GTA isn't an all out racing game which is for the very reason that it is an open ended environment to explore.As far as Grand Turismo & NFS go they are full fledged racing titles.Grand Turismo is based on more of a simulation control systems which makes it difficult to control the car for a first timer.NFS series has an history of reinventing itself with a Storyline & races modes a feature which GT series don't posses.The car detail in Grand Turismo 4 is excellent but then again the game gets repetitve after having circled the same tracks again & again.Only heavy graphics won't make it a stellar title but it must have some other changes which would enable a better gameplay.

Take Burnout Revenge for example.This is a game which broke all barriers of graphic detail for racing titles in console gaming.The car reflection & the sunshine detail was something else in itself.Added bonus was the adrenaline rushing gameplay.Now this is a title which I would like to make a next-gen mark & it wouldn't be a surprise if it makes sales records. 

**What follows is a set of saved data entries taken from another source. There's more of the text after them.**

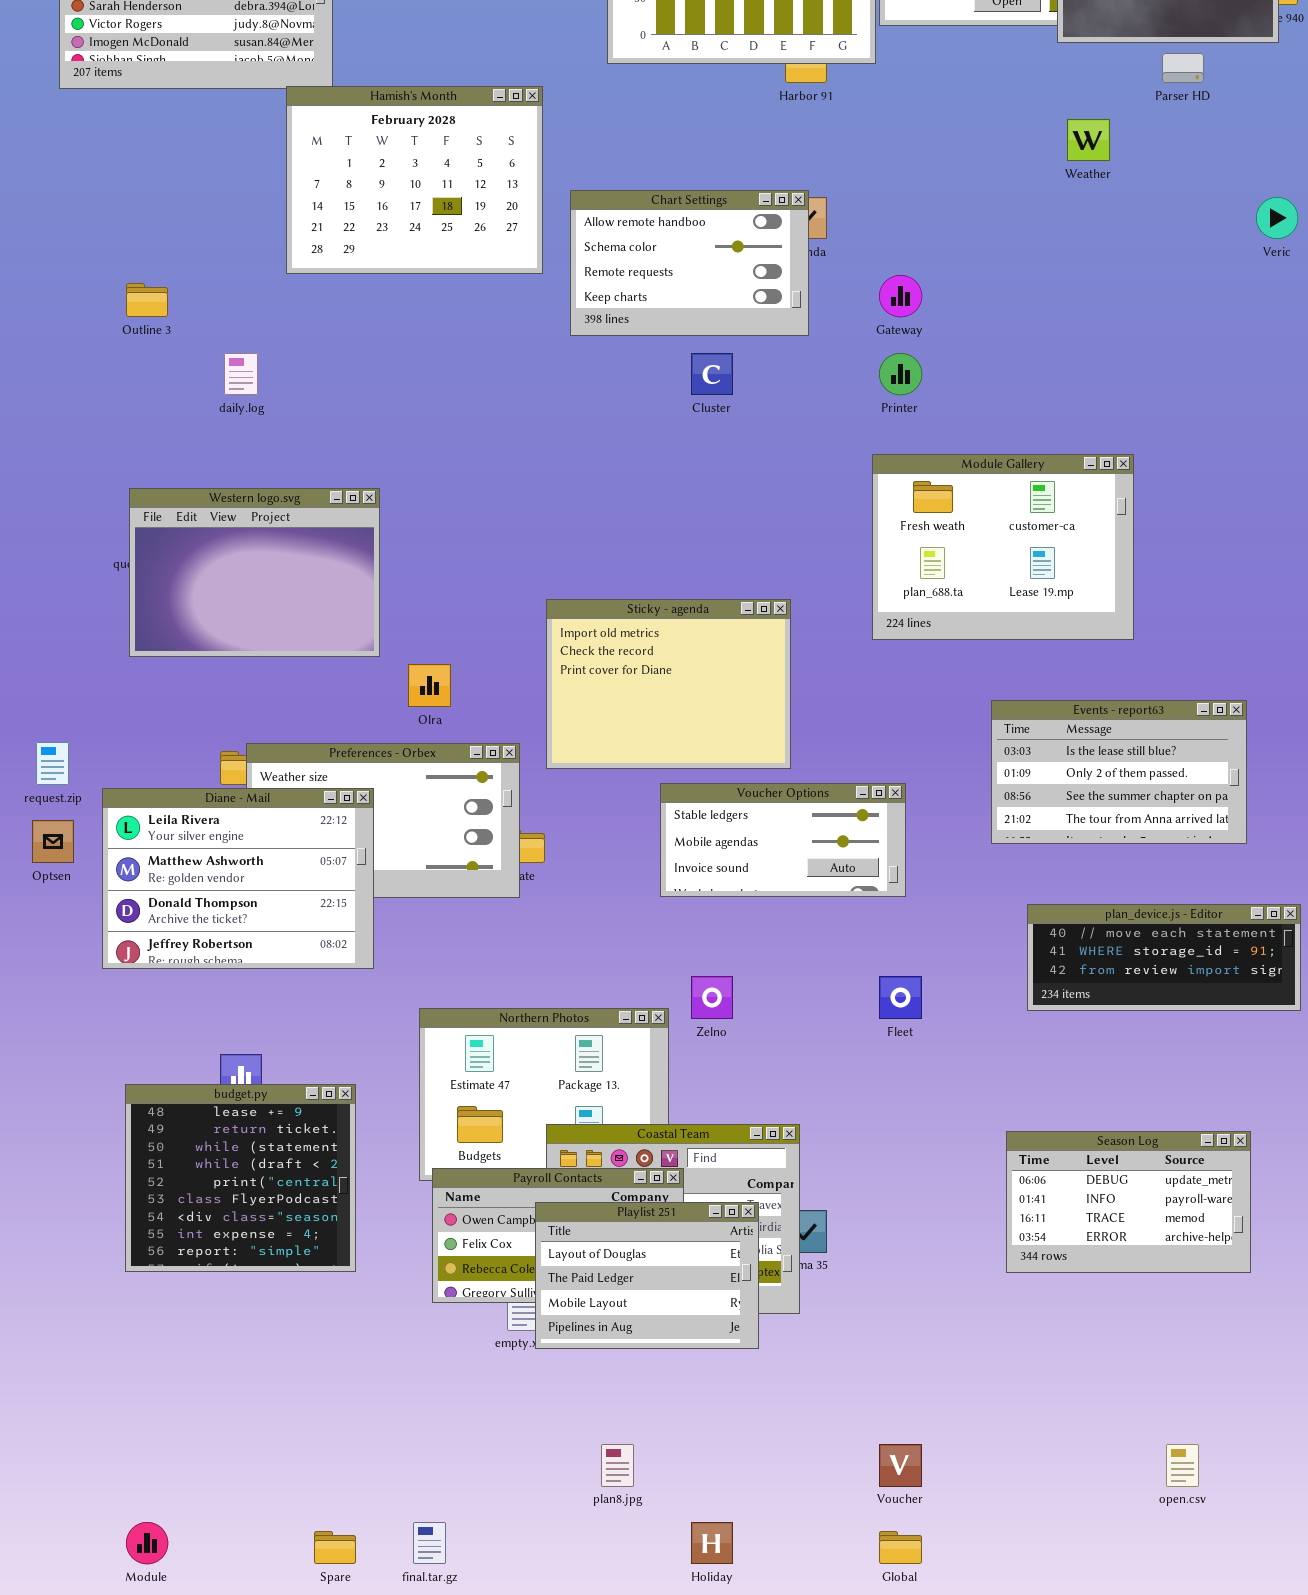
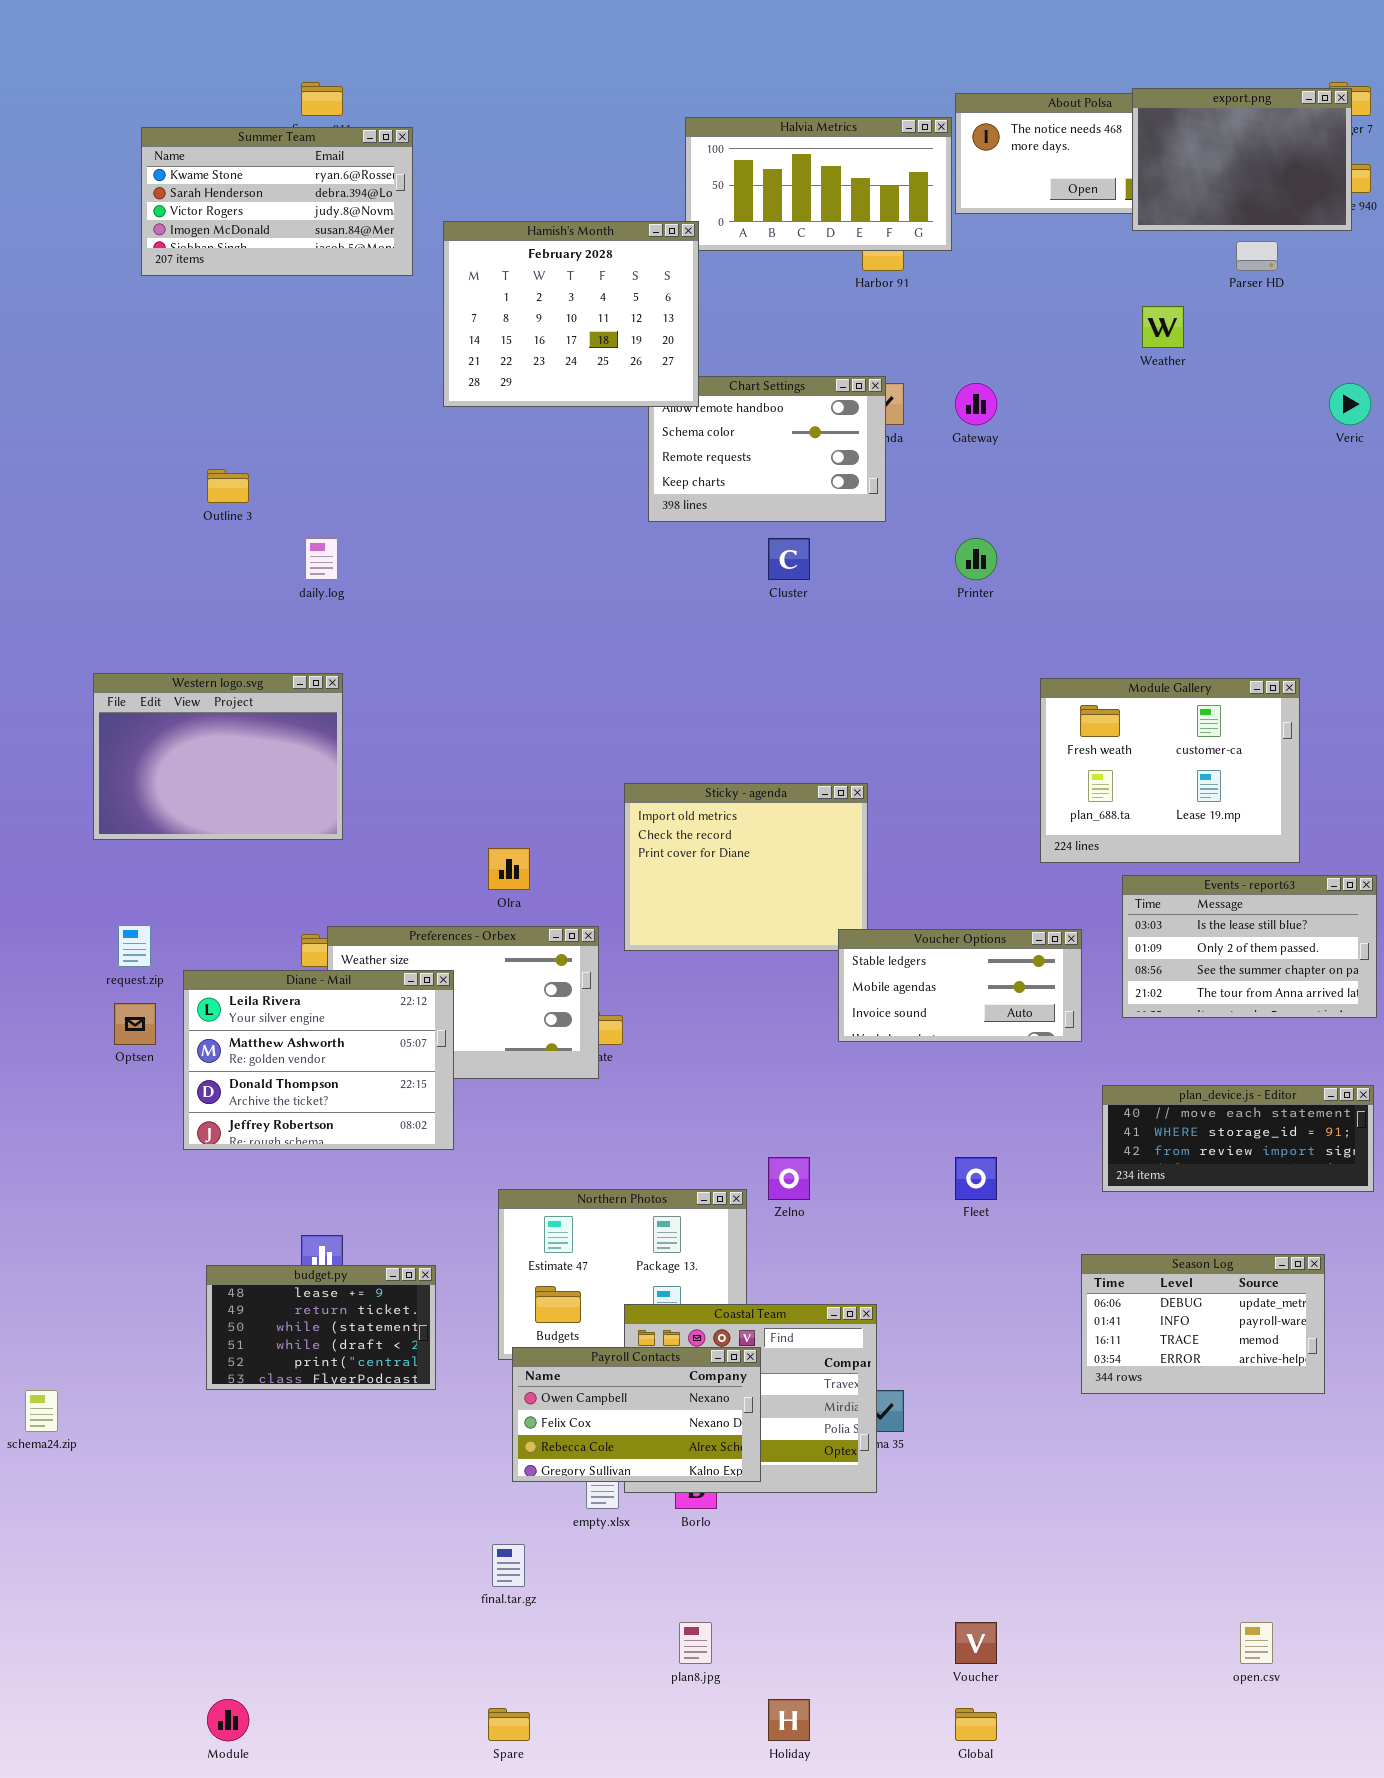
Hamish's Month: [286,86,543,274] -> [443,221,699,407], moved
Gateway: [879,275,922,317] -> [955,383,997,425], moved
Module Gallery: [872,454,1134,640] -> [1040,678,1300,863], moved
Western logo.svg: [129,488,380,657] -> [93,673,343,840], moved
Events - report63: [991,700,1247,844] -> [1122,875,1377,1018], moved
Voucher Options: [660,783,906,897] -> [838,929,1082,1042], moved
budget.py: [125,1084,356,1272] -> [206,1265,436,1390], resized
Season Log: [1006,1131,1251,1273] -> [1081,1254,1325,1394], moved
Playlist 251: [535,1202,759,1349] -> none, closed
final.tar.gz: [413,1522,446,1564] -> [492,1544,525,1587], moved
Spare: [314,1531,356,1564] -> [488,1708,530,1741], moved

Come to think of it The only thing going for GT HD is the jaw-dropping graphic detail at the moment.Me says wait till the game finalises & then we could see the real effects.


----------



## Ch@0s (Dec 28, 2006)

GT4 HD looks like crap and all those pics are photochopped. Here it is in action

*www.youtube.com/watch?v=Am30qc6hDZ4&mode=related&search=

The only thing good are the draw distances.


----------



## krazyfrog (Dec 28, 2006)

I agree with @allwyndlima. The gameplay in GT4 can get frustrating sometimes due to its insistance on being ultra-realistic. Especially when the game forces you to earn driving licences by passing some very annoyingly tough tests. These licences are essential if you wanna play career mode. Also it takes ages for someone to learn to drive these ultra-realistic cars. Most of the time spent early on in the game is in trying to keep the car on the road, even if you're familiar with driving games. The NFS series was much lenient in this aspect. Even a newbie can learn to control the car very quickly in NFS. Burnout Revenge on the other hand-since it essentially concentrated on crashing opponents-felt like you could almost drive with your hands off; it was that easy. Also all the cars handled the same in Burnout. Although i've yet to see a game which can match Burnout Revenge's sense of speed that it gave to players. Simply awesome. And the graphics were mind-blowing, even considering PS2's rather old hardware.
In the end though, GT HD won't be for everyone. Only people who enjoy and have the patience/skills to drive ultra-realistically should go for it.


----------



## tarey_g (Dec 31, 2006)

Ch@0s said:
			
		

> GT4 HD looks like crap and all those pics are photochopped. Here it is in action
> 
> *www.youtube.com/watch?v=Am30qc6hDZ4&mode=related&search=
> 
> The only thing good are the draw distances.



Great dude , we will now judge the visual quality of a game from a crappy looking youtube video. Why didn't i ever think that, great!
I wasted my bandwidth downloading the HD videos of the game which look exactly like this , and btw these are the user submitted images in the forum link i posted before in this thread. Download and watch some Hd content if you can and then give your opinion.
__________


			
				krazyfrog said:
			
		

> In the end though, GT HD won't be for everyone. Only people who enjoy and have the patience/skills to drive ultra-realistically should go for it.



dude , the game is a real driving simulator . Its not arcade racing, even i am too not a big fan of simulation racing, but many ppl are . if they made this game like nfsu then what will happen to the ppl who want to play games like what gt is now.


----------



## Harvik780 (Dec 31, 2006)

Yeah the crowd gives a real feel to the environment but i still hope the do some more hard work on getting character skinning top notch.U know the blur of vision for background is called depth of field it also supports real time life like motion blur


----------



## nix (Jan 1, 2007)

i cant believe my eyes....


----------